We are allowed to think Jacob from Twilight is hot in 468 days!
I don't know what is sadder, the fact that you figured that out or the fact that I can't wait until then!!
He told me I couldn't drink an unopened bottle of water he had in his room because that was his emergency bong water
I just woke up to three voicemails from you. In the first one you just straight laughed for 3 minutes. In the second you did bird calls. In the third you were hysterically crying. Have fun last night?
The guy you hooked up with is asleep in the tub. I just pee'd and he said 'turn off the tap' before snoring again.
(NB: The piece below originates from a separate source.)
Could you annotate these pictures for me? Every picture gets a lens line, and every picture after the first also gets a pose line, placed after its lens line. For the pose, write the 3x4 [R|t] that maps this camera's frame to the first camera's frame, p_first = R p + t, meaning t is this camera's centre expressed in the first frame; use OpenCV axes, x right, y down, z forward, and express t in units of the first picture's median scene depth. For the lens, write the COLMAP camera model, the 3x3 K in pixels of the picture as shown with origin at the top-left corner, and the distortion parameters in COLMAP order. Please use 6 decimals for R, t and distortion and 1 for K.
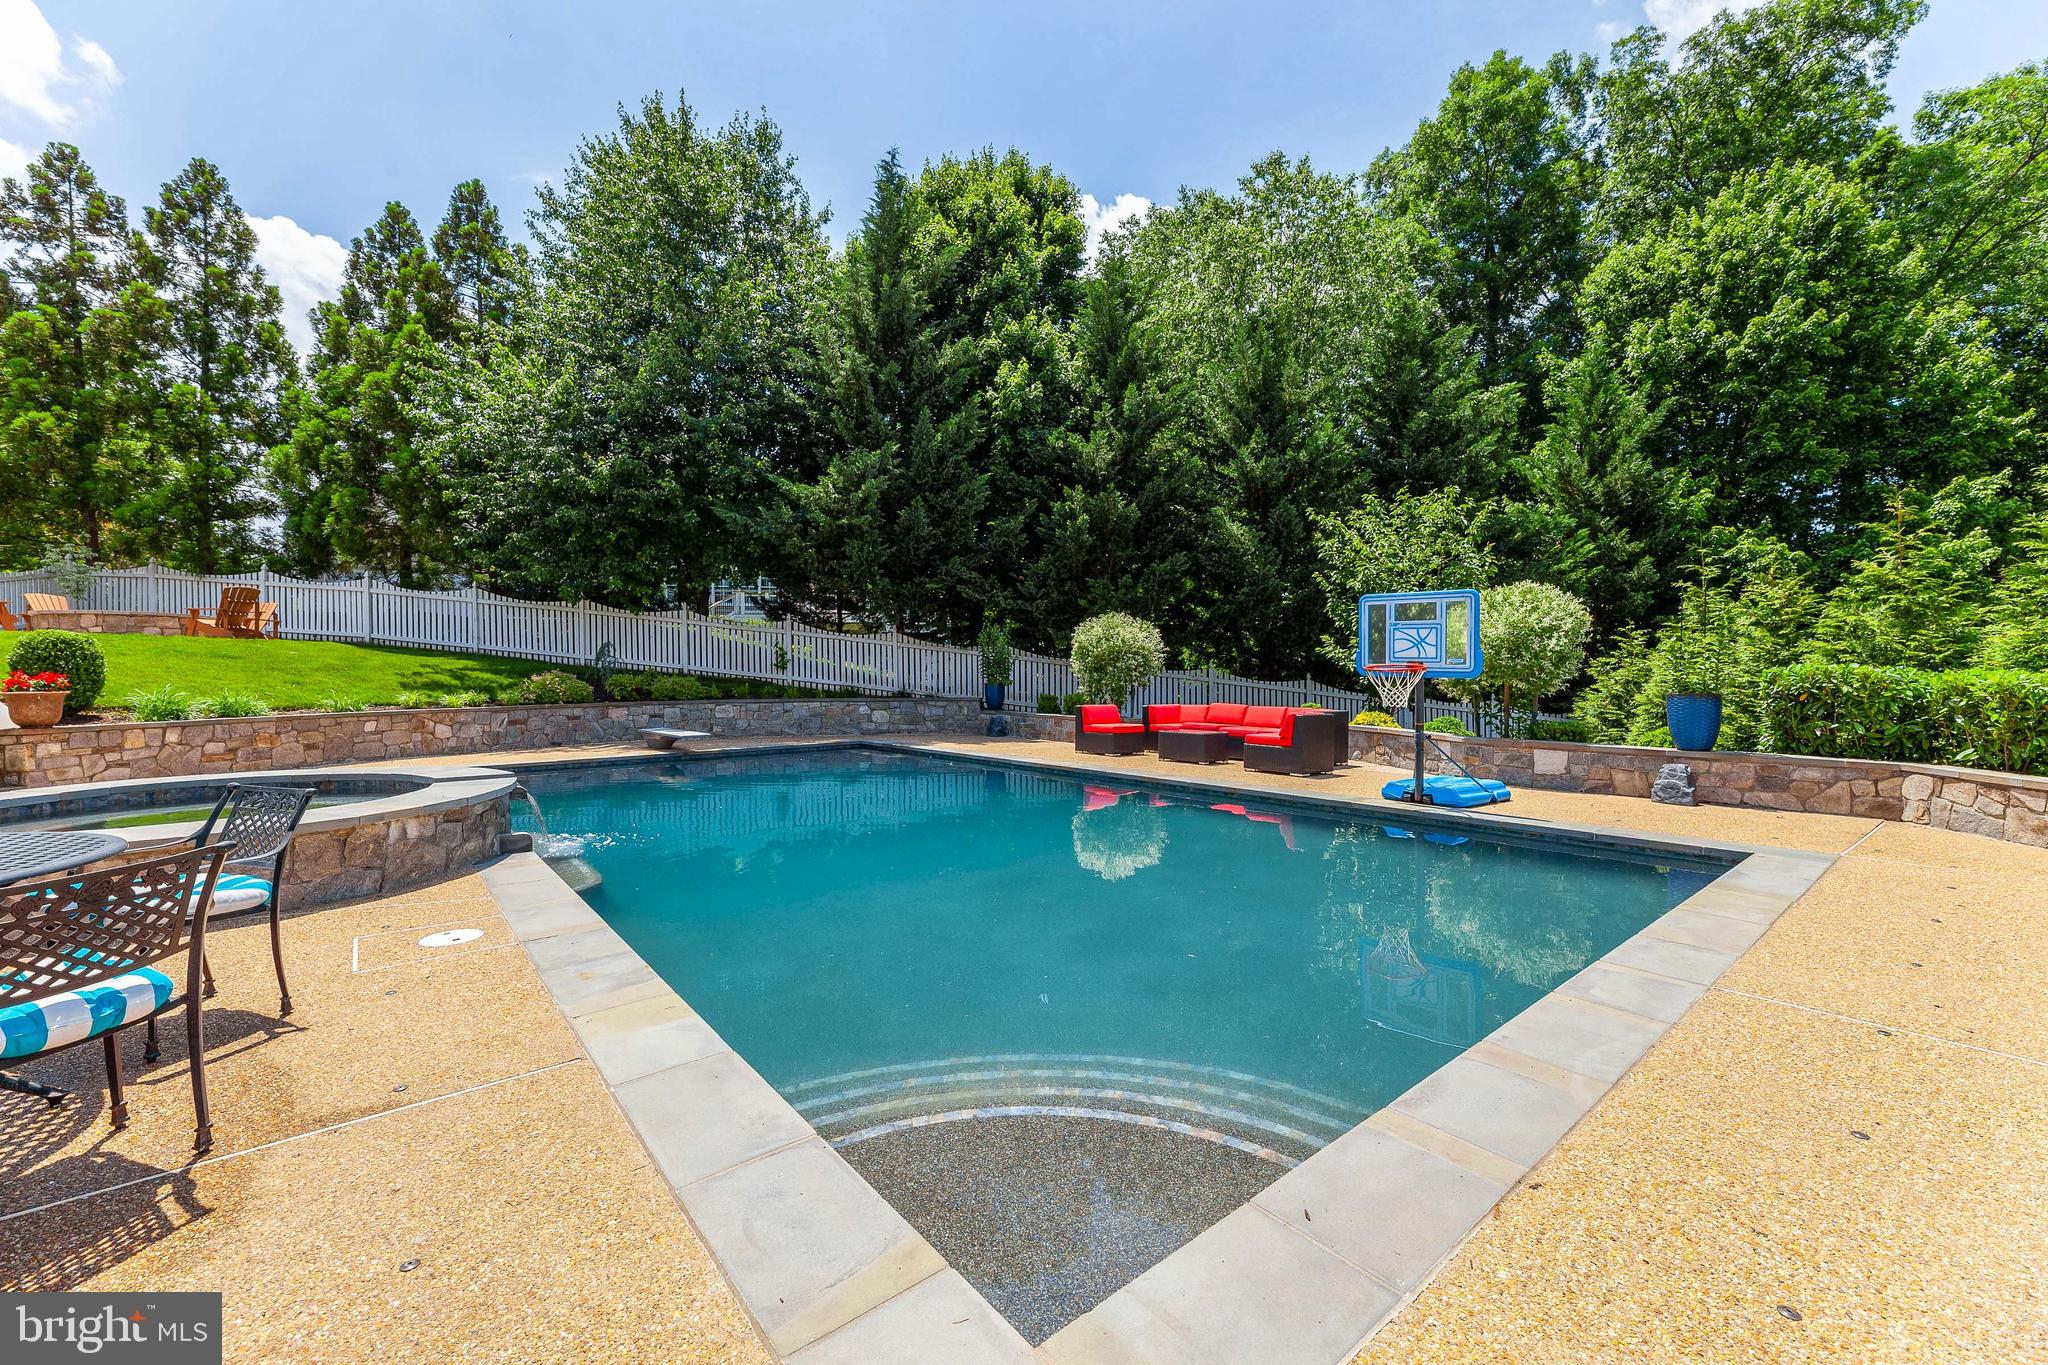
lens RADIAL K [[820.3, 0, 1031.1], [0, 820.3, 683.0], [0, 0, 1]] dist [0.002341, 0.000462]
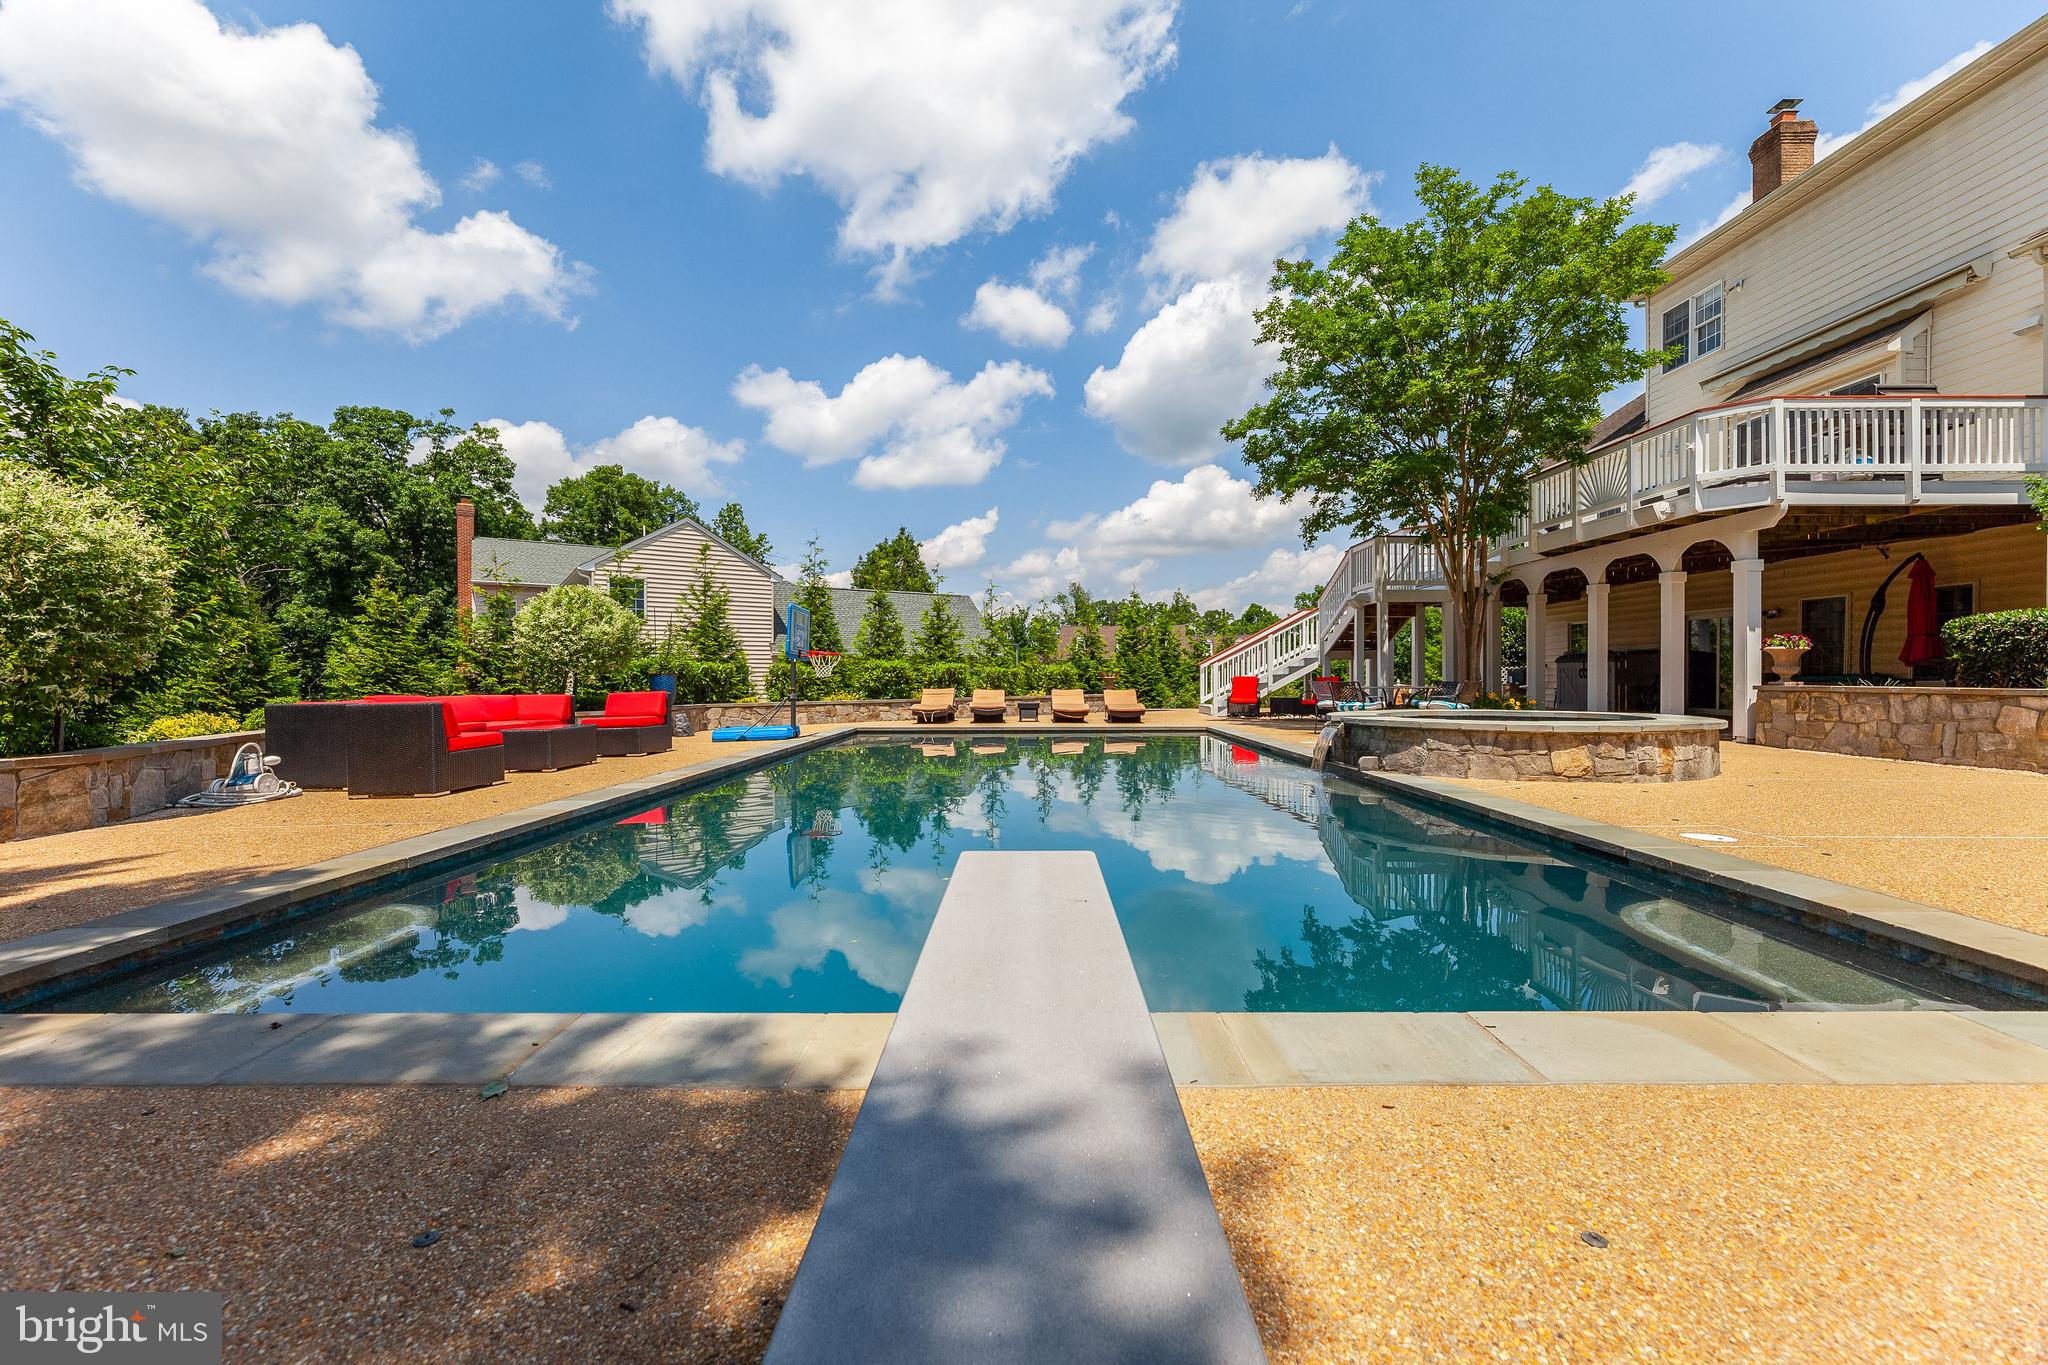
lens RADIAL K [[827.6, 0, 1031.9], [0, 827.6, 680.7], [0, 0, 1]] dist [-0.000373, -0.000008]
pose [[-0.770515, 0.008057, 0.637370, -0.411440], [0.018850, 0.999771, 0.010150, 0.012129], [-0.637143, 0.019835, -0.770491, 0.874039]]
My heart stopped for a sec, but I snorted what I believe was cocaine off the floor, and I'm back in the fight
You now have the mental image of me flying off into the sunset with no pants
Do me a favor and don't mention him I feel like Regina George and I just want to scream I made him
Also we had sex while listening to fleetwood Mac on vinyl. Like the 70s called and told me to fuck off
He's nice to look at and knows the difference between your and you're. I win.
I FEEL LIKE HILARY MUST FEEL WHEN TRUMP MANSPLAINS AT HER
Why is there a wet sock in my garbage? Why did I chug so much red wine? Why was someone signing into my iCloud account at 4 am in China? Why do I do self-destructive reckless things? So many questions.
We celebrated Cinco the right way. We took shots of 1800 then he fucked me while Selena was on TV in the background
There’s nothing that says motivation more than watching these little geniuses on Kids Baking Championship New Year’s Day. I’m ready to fuck shit up this year.
So today was the first day i've been sober since Wednesday according to my roommate!
hey i'm sure you are probably asleep bc you suck and think sleep is necessary to live or something?